§ Problem details
This exercise calls for every line of the listing below that contains the word "Holbrook".

# # # # # # #

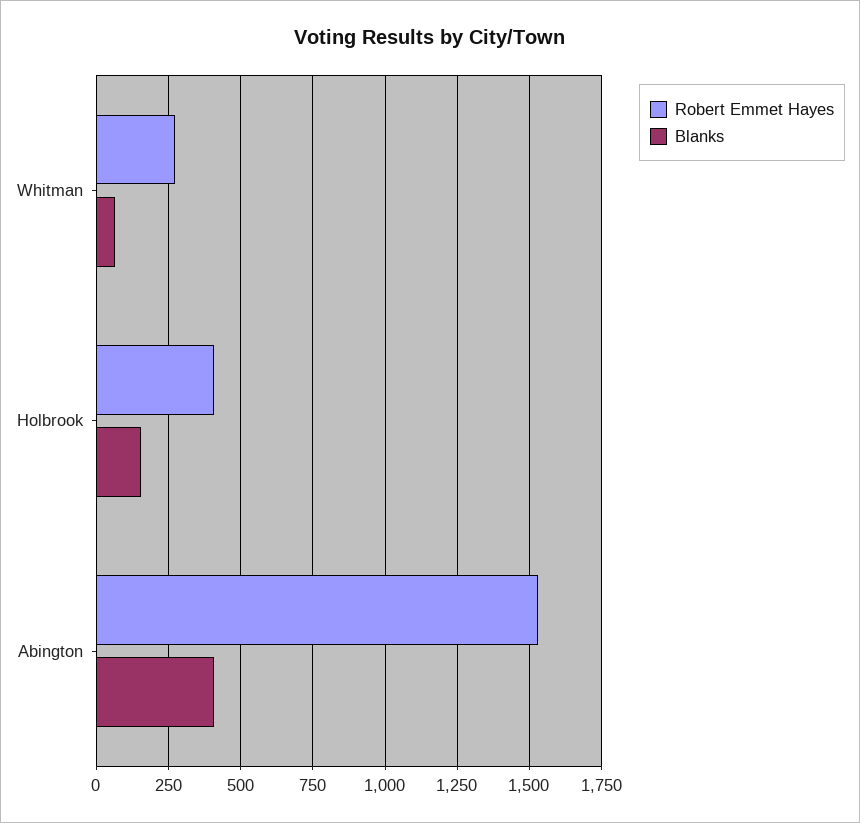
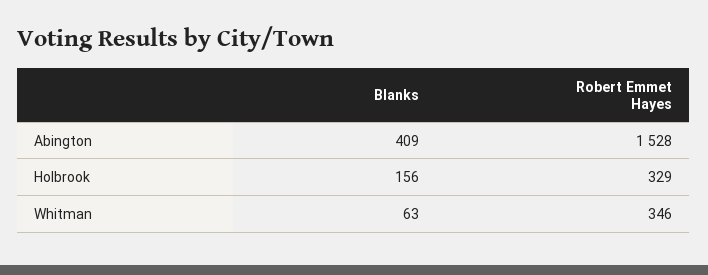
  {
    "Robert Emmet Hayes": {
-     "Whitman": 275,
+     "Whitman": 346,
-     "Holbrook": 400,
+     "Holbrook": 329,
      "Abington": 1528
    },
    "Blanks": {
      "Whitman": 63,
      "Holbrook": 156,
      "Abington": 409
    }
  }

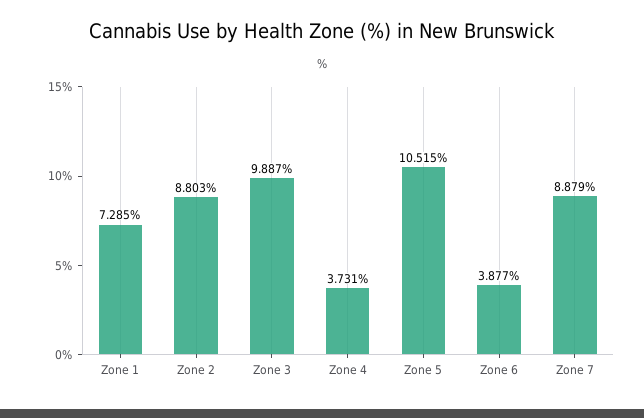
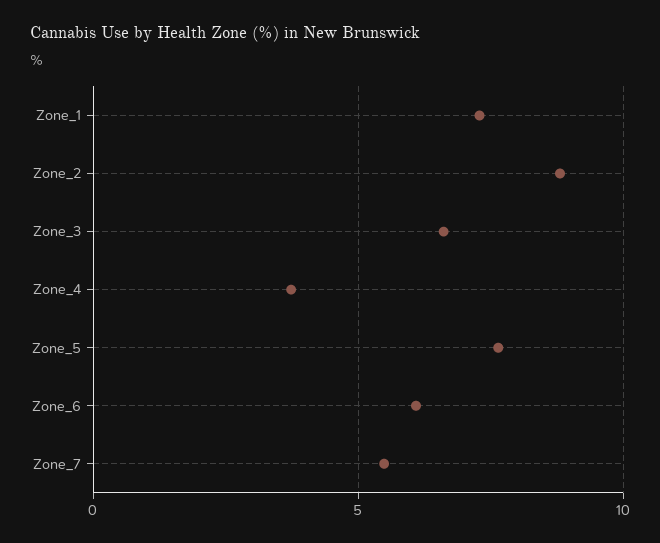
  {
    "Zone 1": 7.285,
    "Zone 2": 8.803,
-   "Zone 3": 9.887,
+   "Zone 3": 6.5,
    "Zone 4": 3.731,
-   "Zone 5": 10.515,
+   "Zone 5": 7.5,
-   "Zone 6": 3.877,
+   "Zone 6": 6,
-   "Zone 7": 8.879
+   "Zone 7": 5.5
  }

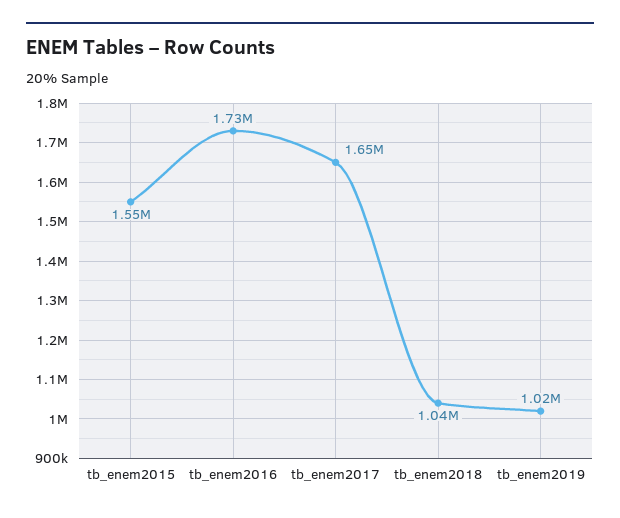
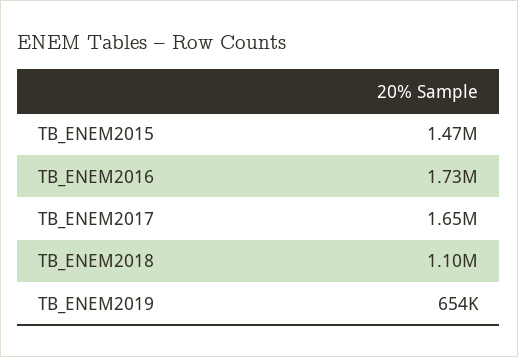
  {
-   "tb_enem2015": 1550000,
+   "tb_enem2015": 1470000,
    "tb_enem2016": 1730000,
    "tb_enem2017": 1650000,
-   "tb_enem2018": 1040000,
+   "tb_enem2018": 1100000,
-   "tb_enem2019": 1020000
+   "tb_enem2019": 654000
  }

# # # # # # #

§ Task output
-     "Holbrook": 400,
+     "Holbrook": 329,
      "Holbrook": 156,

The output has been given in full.